"Seharusnya cukup diganti keramiknya saja," kata mereka.
Mereka umumnya menyayangkan pelebaran ruas trotoar di jalan Prof. DR. Satrio yang mengurangi/menghilangkan hingga satu lajur ruang jalan raya.Â
Di beberapa titik, seperti yang saya lihat, memang terlihat trotoarnya dibuat sangat lebar (bahkan lebih lebar dibandingkan jalan rayanya!). Maka, akibatnya, jalan yang biasanya sangat macet itu kini kian macet saja.

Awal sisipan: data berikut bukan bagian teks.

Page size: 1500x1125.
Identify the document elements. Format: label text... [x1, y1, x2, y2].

Apakah langkah dan harapan Anies untuk mengurangi kemacetan dengan cara memperlebar beberapa titik (ruas) trotaor akan berhasil? Apa indikator yang akan digunakan dan disepakati bersama untuk mengukur keberhasilan program Anies itu?

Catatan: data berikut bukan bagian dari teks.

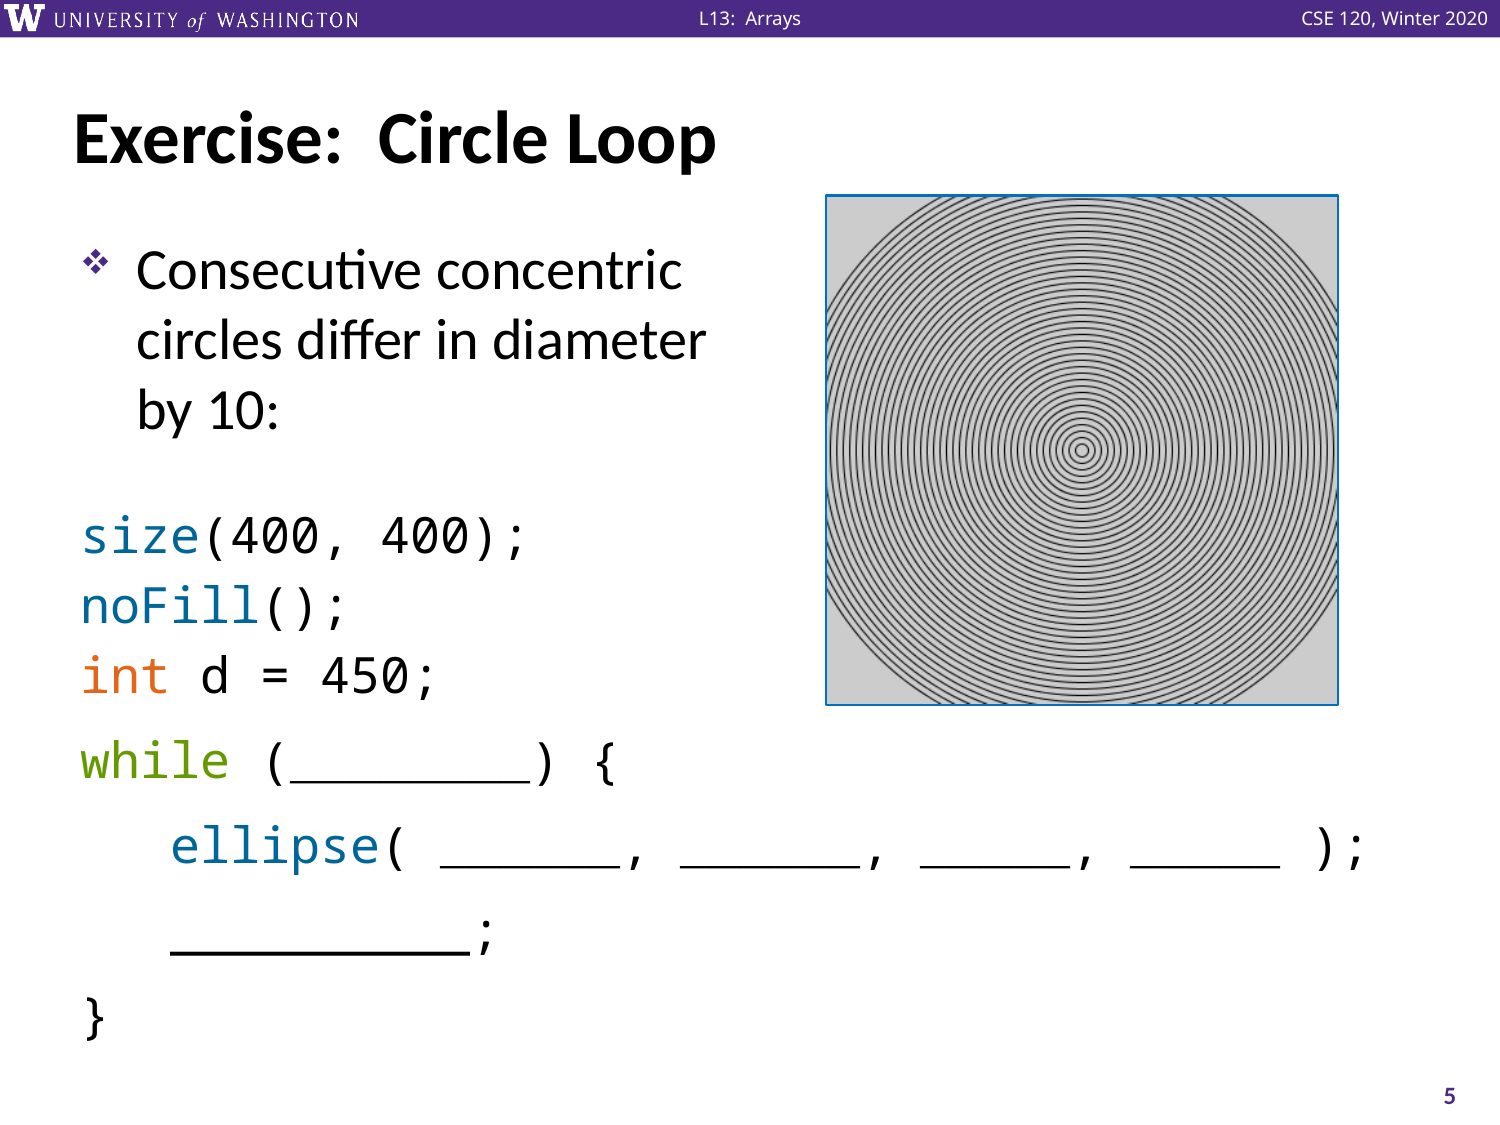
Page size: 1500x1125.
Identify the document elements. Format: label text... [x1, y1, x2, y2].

slide_number 5 [1400, 1065, 1500, 1125]
picture [4, 4, 358, 32]
picture [826, 196, 1337, 705]
title Exercise: Circle Loop [58, 71, 1438, 197]
list Consecutive concentric circles differ in diameter by 10: size(400, 400); noFill(); int d = 450; while (________) { ellipse( ______, ______, _____, _____ ); __________; } [64, 223, 1438, 1110]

Apakah program Anies, (bagi saya - seperti judul artikel ini), bakal bisa melawan realitas dan kebiasaan?
"Melawan realitas dan kebiasaan?" tanya El, teman saya, saat kami bersama-sama menyantap makan siang di warung mak Ijah kemarin siang. Warung mak Ijah terletak tidak jauh dari kawasan bisnis Mega Kuningan Jakarta.
"Ya," jawab saya sembari menyeruput es teh setengah manis.
"Bukankah, adalah fakta dan realitas, bahwa orang Indonesia adalah masyarakat paling malas untuk berjalan kaki?"
El menggeser kursinya.
"Seberapa kerap kita menemukan orang-orang di sekitar kita yang (katakanlah) mau membeli roti dan tisu di Indomart saja mereka harus naik motor atau (bahkan) mobil?"
Kepada El, saya lantas mengingatkanya kepada hasil sebuah studi yang dilakukan pada tahun 2017 oleh para peneliti dari Universitas Stanford, Amerika Serikat. Studi tersebut menemukan fakta bahwa orang Indonesia (ternyata) adalah orang paling malas berjalan kaki.